Orthosia segregata (Smith, 1893)
WA : Pend Oreille Co.
Tiger, 1.4mW, 2506 ft
May 14, 1997, L. G. Crabo.
Specimen courtesy of LGCC
Photograph copyright: Merrill A. Peterson
Orthosia segregata is a dark gray medium-sized moth (FW length 16 - 18 mm) that flies in boreal forests of the Pacific Northwest during the spring. It has subtle red-brown flush in the median and subterminal areas, a pale-gray filled orbicular spot, and often has strong black markings including a bar-like claviform spot that connects the antemedial and postmedial lines. The ground color has a slight olive tint, with distinct red-brown areas are present near the spots in the cell and in the adjacent subterminal area and a slightly purplish gray terminal area. The lines are darker gray and filled with light gray. The basal, antemedial, and postmedial lines are similar in prominence. The antemedial and postmedial lines approach each other in the posterior wing causing the median area to be narrow from the level of the claviform spot to the trailing margin. The median line is usually faint or absent. The subterminal line is similar to the filling of the other lines.
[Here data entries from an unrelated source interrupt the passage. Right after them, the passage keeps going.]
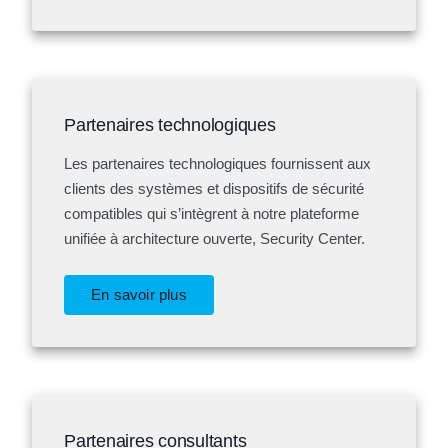
Partenaires technologiques
Les partenaires technologiques fournissent aux
clients des systèmes et dispositifs de sécurité
compatibles qui s’intègrent à notre plateforme
unifiée à architecture ouverte, Security Center.
En savoir plus
Partenaires consultants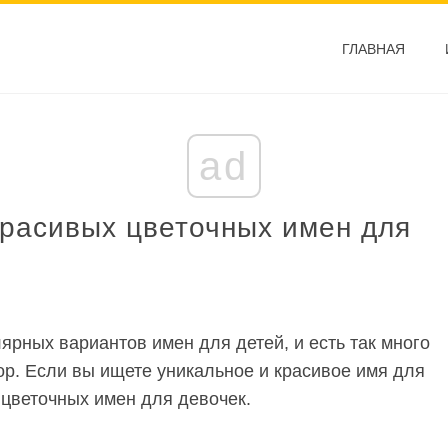
ГЛАВНАЯ
ad
красивых цветочных имен для
ярных вариантов имен для детей, и есть так много
ор. Если вы ищете уникальное и красивое имя для
 цветочных имен для девочек.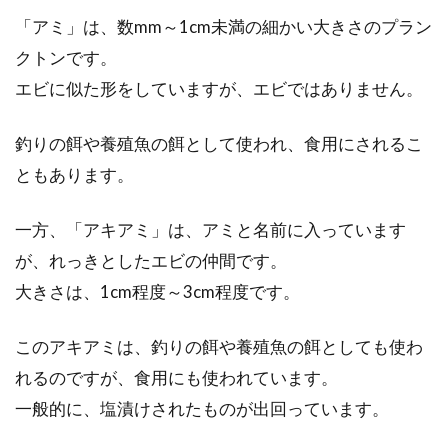
飯のおと...
「アミ」は、数mm～1cm未満の細かい大きさのプラン
クトンです。
エビに似た形をしていますが、エビではありません。
ドライトマトにはどんな栄養があ
釣りの餌や養殖魚の餌として使われ、食用にされるこ
る？カロリーはどれぐらい？
ともあります。
ドライトマトといえば、美容・健康・ダイエッ
トに効果があるとして人気の食材です。生のト
一方、「アキアミ」は、アミと名前に入っています
マトを乾燥...
が、れっきとしたエビの仲間です。
大きさは、1cm程度～3cm程度です。
電子レンジで朝食レシピ！アレンジ
このアキアミは、釣りの餌や養殖魚の餌としても使わ
トーストで優雅な時間に
れるのですが、食用にも使われています。
一般的に、塩漬けされたものが出回っています。
朝食はご飯派、パン派と分かれるかとは思いま
すが、パン派という方でトーストをよく食べる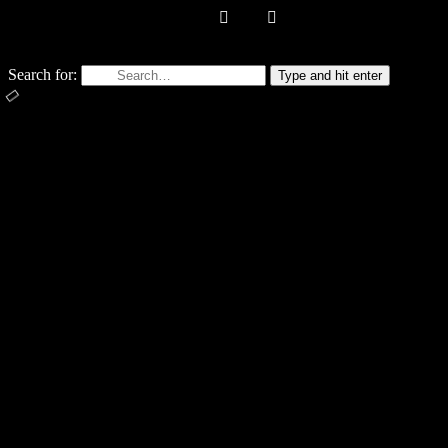
Search for:
Type and hit enter
Subscrib
STAY IN TOUC
Email Address*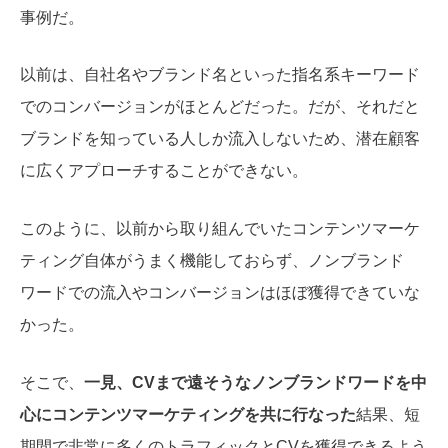
事例だ。
以前は、自社名やブランド名といった指名系キーワード
でのコンバージョンがほとんどだった。だが、それだと
ブランドを知っている人しか流入しないため、潜在顧客
に広くアプローチすることができない。
このように、以前から取り組んでいたコンテンツマーケ
ティング自体がうまく機能しておらず、ノンブランド
ワードでの流入やコンバージョンはほぼ獲得できていな
かった。
そこで、
一見、CVまで遠そうなノンブランドワードを中
心にコンテンツマーケティング
を共に行なった
結果、短
期間で非常に多くのトラフィックとCVを獲得できるよう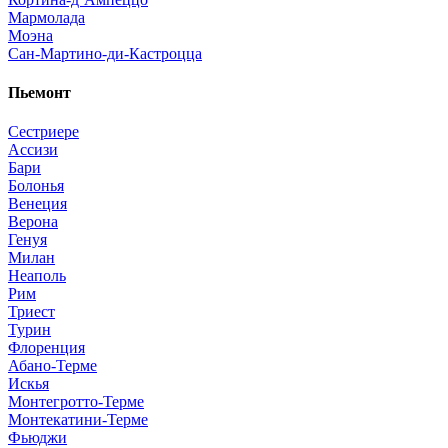
Мармолада
Моэна
Сан-Мартино-ди-Кастроцца
Пьемонт
Сестриере
Ассизи
Бари
Болонья
Венеция
Верона
Генуя
Милан
Неаполь
Рим
Триест
Турин
Флоренция
Абано-Терме
Искья
Монтегротто-Терме
Монтекатини-Терме
Фьюджи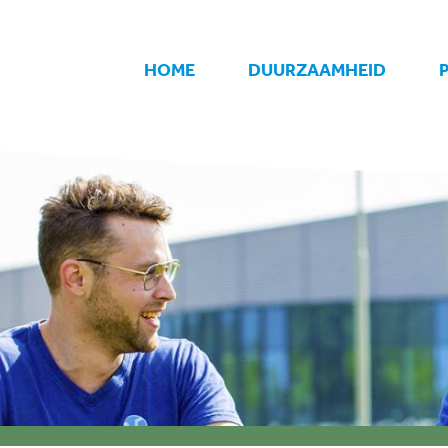
HOME
DUURZAAMHEID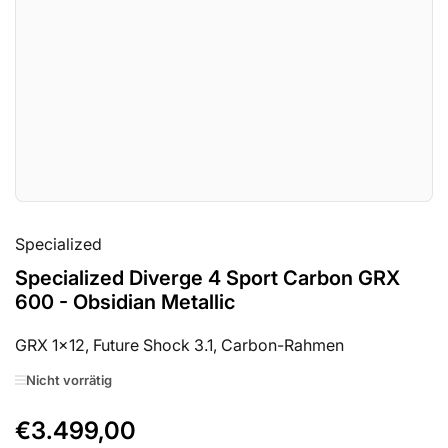
in
Modal
öffnen
Specialized
Specialized Diverge 4 Sport Carbon GRX
600 - Obsidian Metallic
GRX 1x12, Future Shock 3.1, Carbon-Rahmen
Nicht vorrätig
€3.499,00
Normaler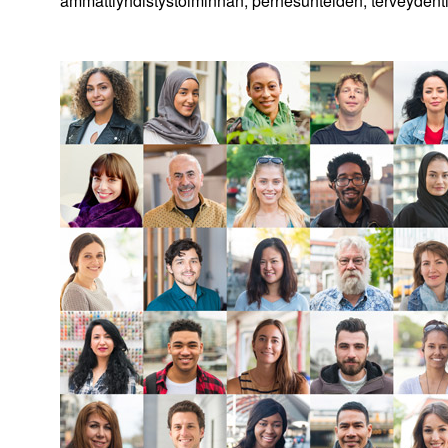
ammattiyhdistystoiminnan, perhesuhteiden, terveydenti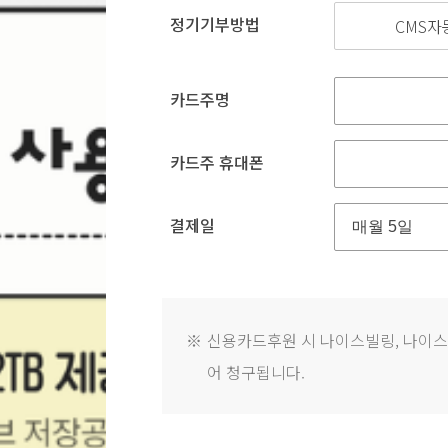
정기기부방법
CMS자
카드주명
카드주 휴대폰
결제일
※
신용카드후원 시 나이스빌링, 나이스_
어 청구됩니다.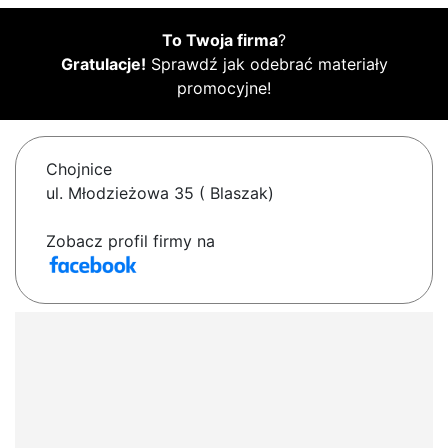
To Twoja firma
?
Gratulacje!
Sprawdź jak odebrać materiały
promocyjne!
Chojnice
ul. Młodzieżowa 35 ( Blaszak)
Zobacz profil firmy na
It is smooth and forms a slight W-mark toward the margin on veins M3 and CuA1. The orbicular spot is ovoid and filled with light whitish gray. The reniform spot is weakly figure eight-shaped and its posterior portion touches the postmedial line. Over half of specimens are strongly marked with jet black markings. These include a short basal dash, black along the portions of the lines abutting the median area, the outlines of the orbicular and reniform spots, a series of black wedges between the veins medial to the subterminal line, and a bar-like claviform spot that spans the median area. The hindwing is medium gray, darker toward the outer margin, with dark discal spot and veins and a lighter fringe. The head and thorax are dark gray with slight barring of the collar and lacks ridges or tufts. The eye is covered with fine hairs. The male antenna is strongly biserrate.
This species can usually be identified by the combination of gray and reddish forewing color, pale orbicular spot, and early flight season. Specimens that are heavily marked with black are usually easiest to identify because of the bar-like claviform spot. They are most similar to Lacanobia grandis, a species that can occur in the same habitat but usually flies slightly later in the season, but lacks the very strong W-mark of the subterminal line that reaches the outer margin that is present in L. grandis. Specimens that lack black can be mistaken for dull specimens of Orthosia revicta. The subterminal line of O. revicta has an inner lighter portion and a darker red-brown lateral component. In O. segregata most specimens have only a light component, but the few specimens with a darker portion have it medial to the light part opposite of O. revicta. In addition, O. revicta lack the pale filling of the orbicular spot and usually have a well-developed median line that O. segregata lacks.
This species is widely distributed across Canada in moist forest habitats, extending westward to the northern Rocky Mountain region including the Blue Mountains. In the Pacific Northwest, it is common in mixed hardwood-conifer forests or spruce-fir forests at middle to high elevations where buffalo-berry is common.
Orthosia segregata is found across southern and central British Columbia as far west as the Skagit River Valley south of Hope. It is found in northeastern Washington as well as in the Blue Mountains. It is limited to the Blue Mountains in eastern Oregon.
This species ranges across the boreal part of North America as far east as Ottawa, Ontario.
This species is a foodplant specialist feeding on buffalo-berry (Shepherdia spp.) in the Elaeagnaceae.
This species flies in the spring, usually slightly later than many of our other Orthosia species. The records from our region are from April to mid-May. It is nocturnal and comes to lights.